2013 was all of that and more. As usual, the Oos and the Aahs were very much more for all the men in their wonderful flying machines as the jetfighters and helicopters roared overhead. The might of the military was shown in its powerful killing machines, weaponry and naval prowess. Singapore was a safe place to be.
But it was not all hardness in the NDP. Over the years, as Singapore matures, the softer edges are appearing. The children on stage were just beautiful. Not only beautiful in their colorful costumes highlighted by good lighting and multimedia. I could sense it in their voices as they sung, their pride in their dancing, and mostly in the smiles on their faces. They were happy, and proud, to be Singaporean.

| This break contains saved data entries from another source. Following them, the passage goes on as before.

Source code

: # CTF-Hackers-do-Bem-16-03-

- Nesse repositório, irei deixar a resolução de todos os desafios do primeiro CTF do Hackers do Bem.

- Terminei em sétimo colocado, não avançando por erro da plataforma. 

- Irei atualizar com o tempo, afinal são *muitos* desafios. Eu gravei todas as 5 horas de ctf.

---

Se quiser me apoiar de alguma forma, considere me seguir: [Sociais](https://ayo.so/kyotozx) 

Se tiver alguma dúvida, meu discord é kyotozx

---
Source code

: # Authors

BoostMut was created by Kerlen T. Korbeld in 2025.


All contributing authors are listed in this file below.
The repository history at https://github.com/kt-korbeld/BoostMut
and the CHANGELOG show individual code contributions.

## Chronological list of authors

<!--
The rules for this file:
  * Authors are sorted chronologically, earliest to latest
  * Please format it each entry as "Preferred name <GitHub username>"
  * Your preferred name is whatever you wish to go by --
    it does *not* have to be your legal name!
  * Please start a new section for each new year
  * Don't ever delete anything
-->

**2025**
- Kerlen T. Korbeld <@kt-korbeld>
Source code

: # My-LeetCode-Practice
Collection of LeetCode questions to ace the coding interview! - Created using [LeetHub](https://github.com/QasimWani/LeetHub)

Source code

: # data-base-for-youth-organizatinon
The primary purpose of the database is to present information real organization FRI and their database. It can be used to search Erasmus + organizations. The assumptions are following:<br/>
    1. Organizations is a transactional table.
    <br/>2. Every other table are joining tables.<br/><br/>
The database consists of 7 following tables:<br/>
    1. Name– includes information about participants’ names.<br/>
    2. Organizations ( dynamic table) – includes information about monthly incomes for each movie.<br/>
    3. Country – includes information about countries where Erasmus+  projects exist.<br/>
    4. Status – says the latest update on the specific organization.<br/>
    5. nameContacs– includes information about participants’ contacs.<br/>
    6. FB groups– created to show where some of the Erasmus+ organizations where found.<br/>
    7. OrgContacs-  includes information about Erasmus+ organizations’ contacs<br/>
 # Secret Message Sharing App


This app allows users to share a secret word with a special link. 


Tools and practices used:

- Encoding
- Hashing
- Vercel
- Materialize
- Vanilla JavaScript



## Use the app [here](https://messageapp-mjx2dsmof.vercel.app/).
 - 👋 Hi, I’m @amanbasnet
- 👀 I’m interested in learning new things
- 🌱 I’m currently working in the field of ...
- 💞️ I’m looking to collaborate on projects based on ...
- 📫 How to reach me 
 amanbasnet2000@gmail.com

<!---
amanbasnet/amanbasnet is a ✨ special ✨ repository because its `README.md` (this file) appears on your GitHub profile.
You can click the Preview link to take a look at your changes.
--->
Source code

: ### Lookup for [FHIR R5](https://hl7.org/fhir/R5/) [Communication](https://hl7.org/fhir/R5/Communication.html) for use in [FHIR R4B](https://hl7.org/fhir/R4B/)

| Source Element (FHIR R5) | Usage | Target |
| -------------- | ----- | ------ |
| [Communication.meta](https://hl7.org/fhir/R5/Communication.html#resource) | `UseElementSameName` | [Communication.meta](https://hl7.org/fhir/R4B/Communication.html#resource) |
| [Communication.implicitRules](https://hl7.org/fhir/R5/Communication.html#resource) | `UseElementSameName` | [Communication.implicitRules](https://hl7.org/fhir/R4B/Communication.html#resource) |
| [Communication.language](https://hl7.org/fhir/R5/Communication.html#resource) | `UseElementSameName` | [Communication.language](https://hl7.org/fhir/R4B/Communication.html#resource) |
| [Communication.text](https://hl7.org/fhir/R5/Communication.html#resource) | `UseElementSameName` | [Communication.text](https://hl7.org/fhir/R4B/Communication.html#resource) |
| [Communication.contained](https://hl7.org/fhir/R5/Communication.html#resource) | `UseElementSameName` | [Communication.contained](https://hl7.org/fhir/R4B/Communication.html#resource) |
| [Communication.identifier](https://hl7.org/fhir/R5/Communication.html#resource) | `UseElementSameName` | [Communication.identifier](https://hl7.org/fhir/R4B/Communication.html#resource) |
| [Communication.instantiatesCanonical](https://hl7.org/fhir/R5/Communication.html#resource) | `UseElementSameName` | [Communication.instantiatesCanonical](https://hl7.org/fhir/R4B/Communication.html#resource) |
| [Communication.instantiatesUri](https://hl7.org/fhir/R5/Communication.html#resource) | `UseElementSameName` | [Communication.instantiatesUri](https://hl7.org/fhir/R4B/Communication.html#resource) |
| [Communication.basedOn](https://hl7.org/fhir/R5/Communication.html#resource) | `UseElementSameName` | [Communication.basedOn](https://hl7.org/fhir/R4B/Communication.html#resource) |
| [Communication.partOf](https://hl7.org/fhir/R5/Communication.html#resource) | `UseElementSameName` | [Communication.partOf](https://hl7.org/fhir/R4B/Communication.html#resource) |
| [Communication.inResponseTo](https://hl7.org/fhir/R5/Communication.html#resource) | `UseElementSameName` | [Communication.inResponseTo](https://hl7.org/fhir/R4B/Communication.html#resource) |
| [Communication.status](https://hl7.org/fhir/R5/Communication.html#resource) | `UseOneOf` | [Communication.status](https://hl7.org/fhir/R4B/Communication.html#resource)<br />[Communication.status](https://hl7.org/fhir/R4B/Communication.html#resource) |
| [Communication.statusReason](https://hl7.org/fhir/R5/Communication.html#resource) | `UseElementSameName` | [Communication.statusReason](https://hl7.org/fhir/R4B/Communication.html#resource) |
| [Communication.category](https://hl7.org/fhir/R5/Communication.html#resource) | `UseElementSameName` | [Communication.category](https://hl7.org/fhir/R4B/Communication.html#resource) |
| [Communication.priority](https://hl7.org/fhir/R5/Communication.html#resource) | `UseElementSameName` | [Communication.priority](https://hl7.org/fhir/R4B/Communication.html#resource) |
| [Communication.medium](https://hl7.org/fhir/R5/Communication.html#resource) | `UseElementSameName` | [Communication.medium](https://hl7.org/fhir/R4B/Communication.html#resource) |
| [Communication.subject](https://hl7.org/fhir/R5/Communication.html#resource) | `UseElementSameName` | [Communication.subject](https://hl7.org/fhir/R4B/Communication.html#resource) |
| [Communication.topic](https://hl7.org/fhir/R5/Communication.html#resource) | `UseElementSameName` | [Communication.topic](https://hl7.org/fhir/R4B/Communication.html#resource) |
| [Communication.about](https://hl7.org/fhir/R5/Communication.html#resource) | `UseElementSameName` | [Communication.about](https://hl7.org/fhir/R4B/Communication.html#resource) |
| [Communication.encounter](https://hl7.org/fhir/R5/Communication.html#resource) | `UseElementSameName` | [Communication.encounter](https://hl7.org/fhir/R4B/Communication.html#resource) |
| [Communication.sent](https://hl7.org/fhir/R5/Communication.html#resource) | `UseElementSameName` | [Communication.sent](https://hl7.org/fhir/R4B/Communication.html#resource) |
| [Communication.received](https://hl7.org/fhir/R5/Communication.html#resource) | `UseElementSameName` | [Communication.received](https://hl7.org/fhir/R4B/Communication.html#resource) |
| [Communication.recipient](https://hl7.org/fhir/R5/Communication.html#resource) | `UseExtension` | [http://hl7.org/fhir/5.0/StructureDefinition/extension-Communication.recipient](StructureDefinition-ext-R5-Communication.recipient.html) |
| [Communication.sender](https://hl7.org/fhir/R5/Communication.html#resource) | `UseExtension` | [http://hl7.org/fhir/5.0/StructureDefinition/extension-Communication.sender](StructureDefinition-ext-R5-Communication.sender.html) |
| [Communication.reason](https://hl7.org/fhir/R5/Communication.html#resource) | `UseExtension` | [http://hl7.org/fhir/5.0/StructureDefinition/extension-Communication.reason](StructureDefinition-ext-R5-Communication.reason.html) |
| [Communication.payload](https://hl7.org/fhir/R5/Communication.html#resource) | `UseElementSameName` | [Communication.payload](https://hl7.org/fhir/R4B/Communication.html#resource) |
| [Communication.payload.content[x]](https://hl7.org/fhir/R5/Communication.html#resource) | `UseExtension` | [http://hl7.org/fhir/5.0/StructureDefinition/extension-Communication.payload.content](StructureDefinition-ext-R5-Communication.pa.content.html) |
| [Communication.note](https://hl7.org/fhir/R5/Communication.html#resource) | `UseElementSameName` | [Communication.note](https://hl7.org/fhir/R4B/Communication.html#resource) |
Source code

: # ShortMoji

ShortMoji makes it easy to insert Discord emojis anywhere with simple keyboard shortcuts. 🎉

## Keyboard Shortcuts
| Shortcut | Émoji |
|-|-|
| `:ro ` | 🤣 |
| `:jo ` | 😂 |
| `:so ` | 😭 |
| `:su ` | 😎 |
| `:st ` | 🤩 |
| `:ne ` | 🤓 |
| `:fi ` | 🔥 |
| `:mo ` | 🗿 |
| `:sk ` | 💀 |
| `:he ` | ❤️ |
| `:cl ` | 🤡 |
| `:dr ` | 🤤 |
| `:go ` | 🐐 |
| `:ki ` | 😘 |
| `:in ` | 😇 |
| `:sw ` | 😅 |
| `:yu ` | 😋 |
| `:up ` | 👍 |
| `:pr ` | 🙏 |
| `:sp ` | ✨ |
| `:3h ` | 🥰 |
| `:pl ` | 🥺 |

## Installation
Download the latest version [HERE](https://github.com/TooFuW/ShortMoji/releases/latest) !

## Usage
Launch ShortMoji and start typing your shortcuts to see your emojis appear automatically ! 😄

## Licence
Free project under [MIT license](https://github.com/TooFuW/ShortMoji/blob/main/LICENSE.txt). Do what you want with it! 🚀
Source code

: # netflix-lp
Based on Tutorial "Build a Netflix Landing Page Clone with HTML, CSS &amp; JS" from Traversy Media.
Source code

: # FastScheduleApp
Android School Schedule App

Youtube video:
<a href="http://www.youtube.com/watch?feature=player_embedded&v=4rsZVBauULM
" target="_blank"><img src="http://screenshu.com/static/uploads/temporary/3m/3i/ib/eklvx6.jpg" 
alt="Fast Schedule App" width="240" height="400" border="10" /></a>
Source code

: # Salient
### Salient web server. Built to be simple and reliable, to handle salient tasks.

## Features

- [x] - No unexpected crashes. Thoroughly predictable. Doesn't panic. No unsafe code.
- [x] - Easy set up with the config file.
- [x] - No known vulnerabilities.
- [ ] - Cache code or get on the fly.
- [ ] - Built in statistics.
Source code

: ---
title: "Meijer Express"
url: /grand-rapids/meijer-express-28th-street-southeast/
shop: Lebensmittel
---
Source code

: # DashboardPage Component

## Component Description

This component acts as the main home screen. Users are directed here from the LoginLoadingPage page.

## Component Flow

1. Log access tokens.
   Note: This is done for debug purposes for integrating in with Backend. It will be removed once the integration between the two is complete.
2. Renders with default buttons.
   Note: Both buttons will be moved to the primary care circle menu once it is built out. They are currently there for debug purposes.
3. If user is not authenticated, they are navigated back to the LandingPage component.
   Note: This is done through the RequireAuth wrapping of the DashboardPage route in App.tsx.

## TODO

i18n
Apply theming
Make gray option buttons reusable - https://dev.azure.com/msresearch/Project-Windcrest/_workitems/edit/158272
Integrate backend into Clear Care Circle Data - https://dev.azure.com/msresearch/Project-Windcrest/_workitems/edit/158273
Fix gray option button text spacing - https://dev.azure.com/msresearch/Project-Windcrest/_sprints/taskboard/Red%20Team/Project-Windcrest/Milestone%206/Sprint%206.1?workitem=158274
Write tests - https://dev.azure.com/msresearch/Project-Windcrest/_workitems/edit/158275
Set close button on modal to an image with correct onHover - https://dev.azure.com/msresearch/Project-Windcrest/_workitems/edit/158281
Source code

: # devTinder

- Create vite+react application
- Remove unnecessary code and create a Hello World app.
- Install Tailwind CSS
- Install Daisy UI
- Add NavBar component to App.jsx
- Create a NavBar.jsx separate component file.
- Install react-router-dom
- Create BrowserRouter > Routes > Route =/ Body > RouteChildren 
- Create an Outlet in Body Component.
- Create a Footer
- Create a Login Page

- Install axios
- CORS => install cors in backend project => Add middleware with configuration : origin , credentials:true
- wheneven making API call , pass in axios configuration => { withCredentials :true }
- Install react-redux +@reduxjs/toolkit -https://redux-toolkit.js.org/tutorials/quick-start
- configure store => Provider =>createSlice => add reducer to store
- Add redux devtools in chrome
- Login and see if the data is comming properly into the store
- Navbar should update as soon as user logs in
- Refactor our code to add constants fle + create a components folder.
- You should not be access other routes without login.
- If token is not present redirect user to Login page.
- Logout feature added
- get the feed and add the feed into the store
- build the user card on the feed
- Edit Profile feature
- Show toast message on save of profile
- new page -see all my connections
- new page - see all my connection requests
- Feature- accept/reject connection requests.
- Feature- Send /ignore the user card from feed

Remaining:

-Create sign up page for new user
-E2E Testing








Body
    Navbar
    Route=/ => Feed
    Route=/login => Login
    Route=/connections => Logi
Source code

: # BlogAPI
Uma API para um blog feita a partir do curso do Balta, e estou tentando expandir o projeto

However, all the glitter and gold, and pomp and ceremony, could not detract me from one figure as he sat in the terraces amongst his fellow junior cabinet members. He looked frail because of his years. His hair was white and wispy. His face has aged considerably. I could not but feel the pain of a father. This man is none other than the founding father of modern Singapore, Mr. Lee Kuan Yew.
I asked myself, with all the grandeur, all the skyscrapers, all the wonderful airports, seaports and mass transit systems, WHERE IS THE LOVE? Do Singaporeans really know how to show love, and I don’t mean in a sexual way? Do Singaporeans know how to give, and receive, compliments?
I said to my wife, who was watching with me, wouldn’t it have been so nice if Prime Minister Lee Hsien Loong had walked up to his father, hugged him, shook his hand and maybe invited him to sit next to the Prime Minister of Singapore? Don’t talk to me about protocol? Mr. Lee Kuan Yew is the founder of modern Singapore! Can we not be flexible and give some respect, and compliment to where it is due, by letting him sit next to his son?
I sent a message on PM Lee Hsien Loong’s Facebook on how a fantastic public relations opportunity had gone a begging. I said, if he had done what I thought he should have done, it would have left a lasting legacy amongst all Singaporeans young and old of the love that he has for his father and the love that he has for the founder of modern Singapore. In addition, it would have endeared younger Singaporeans to the concept of filial piety, something so good that is being eroded with modernization and technology.
I did get a reply from his Page Administrator saying:
Thank you for taking time to share your thoughts with PM.
Best wishes Page Administrator
Deep in my heart I wish the Prime Minister could publicly love his father on National Day on national – and global – television. It would have been one fantastic show of love and filial piety for all Singaporeans to follow.
This single public gesture of love by a leader could have been like Roberta Flack’s & Donna Hathaway’s 1972 hit song WHERE IS THE LOVE that made it to number five on the Billboard Hot 100 list!